**Exercise goal**
The records below are to be restated word for word, with every picture left out.
----- Data for this exercise
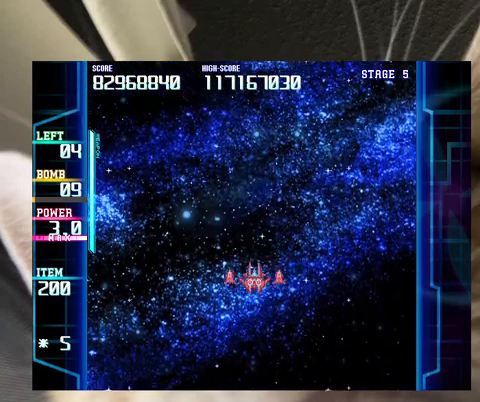
{"keys": [], "events": [[167, "down", "down"], [200, "down", "up"]]}
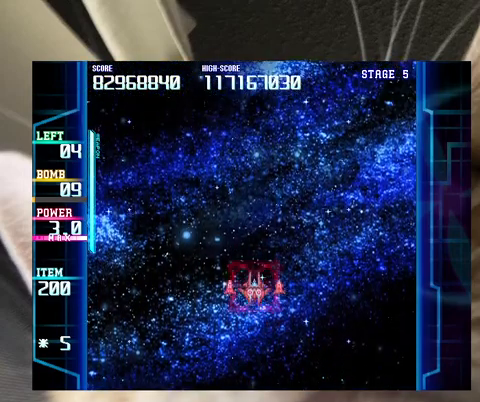
{"keys": [], "events": [[33, "down", "down"], [100, "down", "up"]]}
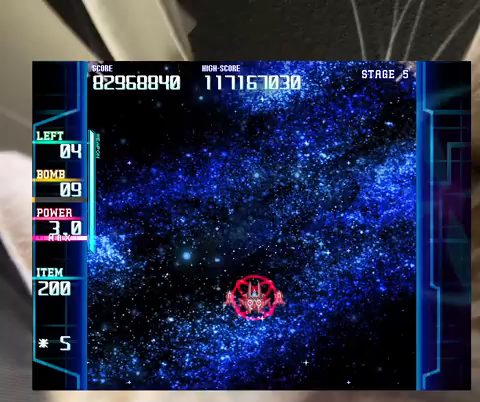
{"keys": [], "events": [[333, "right", "down"], [433, "right", "up"]]}
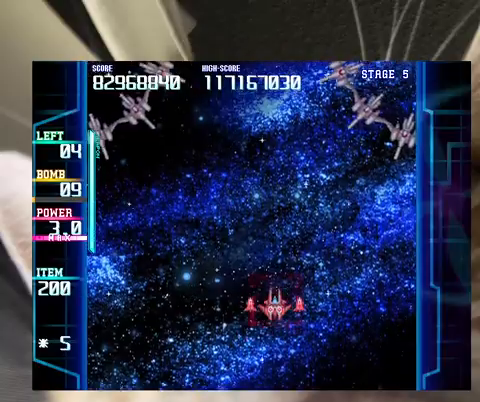
{"keys": [], "events": [[33, "down", "down"], [67, "left", "down"], [133, "left", "up"], [200, "left", "down"], [267, "left", "up"], [400, "c", "down"], [400, "left", "down"], [500, "c", "up"], [500, "down", "up"], [500, "left", "up"]]}
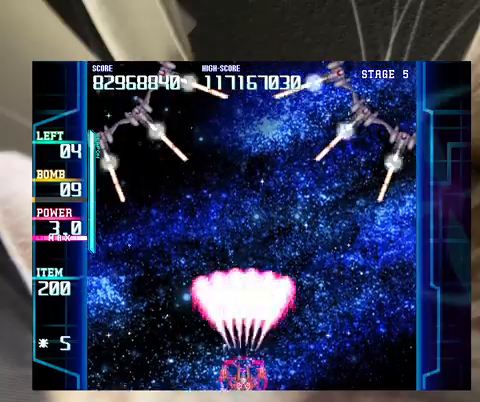
{"keys": [], "events": [[233, "up", "down"], [267, "up", "up"], [467, "up", "down"], [500, "up", "up"]]}
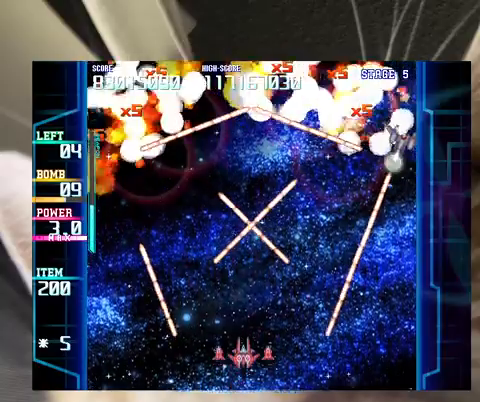
{"keys": [], "events": [[433, "down", "down"], [433, "left", "down"], [467, "down", "up"], [467, "left", "up"]]}
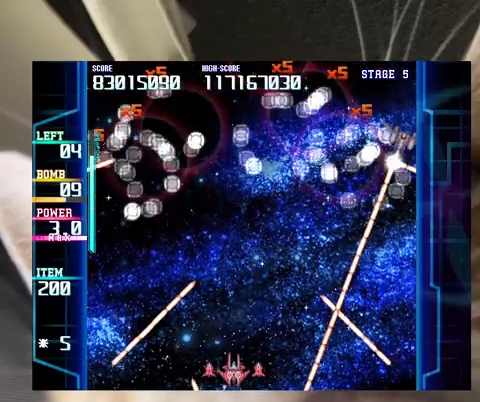
{"keys": [], "events": []}
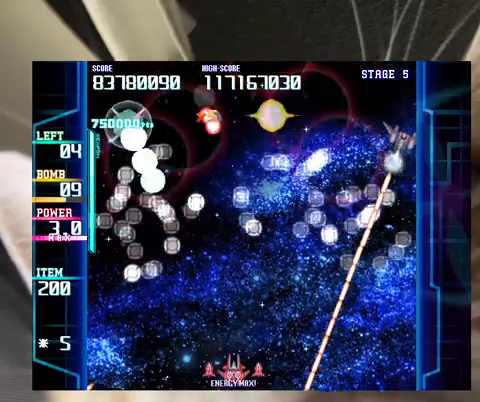
{"keys": [], "events": [[67, "c", "down"], [167, "c", "up"], [167, "right", "down"], [233, "right", "up"], [300, "down", "down"], [300, "left", "down"], [400, "down", "up"], [400, "left", "up"]]}
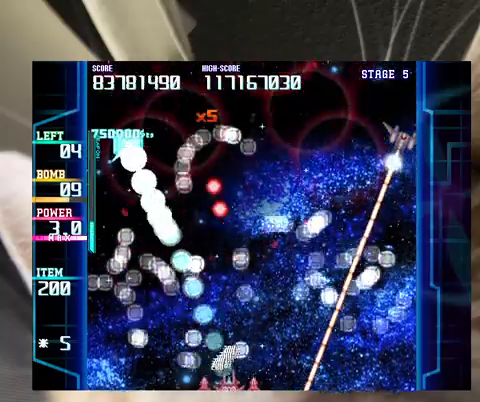
{"keys": ["down", "left"], "events": [[467, "down", "down"], [467, "left", "down"]]}
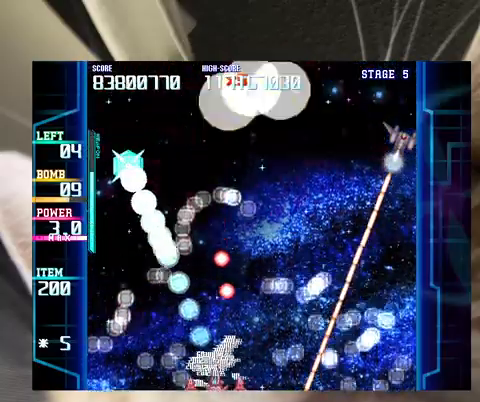
{"keys": ["left"], "events": [[33, "down", "up"], [67, "left", "up"], [167, "down", "down"], [167, "left", "down"], [200, "down", "up"], [200, "left", "up"], [500, "left", "down"]]}
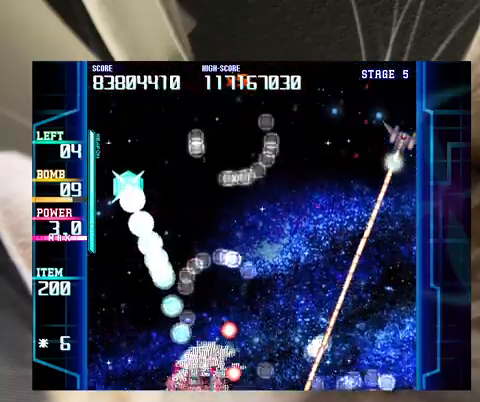
{"keys": ["c"], "events": [[33, "left", "up"], [33, "up", "down"], [233, "right", "down"], [267, "up", "up"], [367, "down", "down"], [467, "c", "down"], [467, "right", "up"], [500, "down", "up"]]}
----------
**Task output**
{"keys": [], "events": [[167, "down", "down"], [200, "down", "up"]]}
{"keys": [], "events": [[33, "down", "down"], [100, "down", "up"]]}
{"keys": [], "events": [[333, "right", "down"], [433, "right", "up"]]}
{"keys": [], "events": [[33, "down", "down"], [67, "left", "down"], [133, "left", "up"], [200, "left", "down"], [267, "left", "up"], [400, "c", "down"], [400, "left", "down"], [500, "c", "up"], [500, "down", "up"], [500, "left", "up"]]}
{"keys": [], "events": [[233, "up", "down"], [267, "up", "up"], [467, "up", "down"], [500, "up", "up"]]}
{"keys": [], "events": [[433, "down", "down"], [433, "left", "down"], [467, "down", "up"], [467, "left", "up"]]}
{"keys": [], "events": []}
{"keys": [], "events": [[67, "c", "down"], [167, "c", "up"], [167, "right", "down"], [233, "right", "up"], [300, "down", "down"], [300, "left", "down"], [400, "down", "up"], [400, "left", "up"]]}
{"keys": ["down", "left"], "events": [[467, "down", "down"], [467, "left", "down"]]}
{"keys": ["left"], "events": [[33, "down", "up"], [67, "left", "up"], [167, "down", "down"], [167, "left", "down"], [200, "down", "up"], [200, "left", "up"], [500, "left", "down"]]}
{"keys": ["c"], "events": [[33, "left", "up"], [33, "up", "down"], [233, "right", "down"], [267, "up", "up"], [367, "down", "down"], [467, "c", "down"], [467, "right", "up"], [500, "down", "up"]]}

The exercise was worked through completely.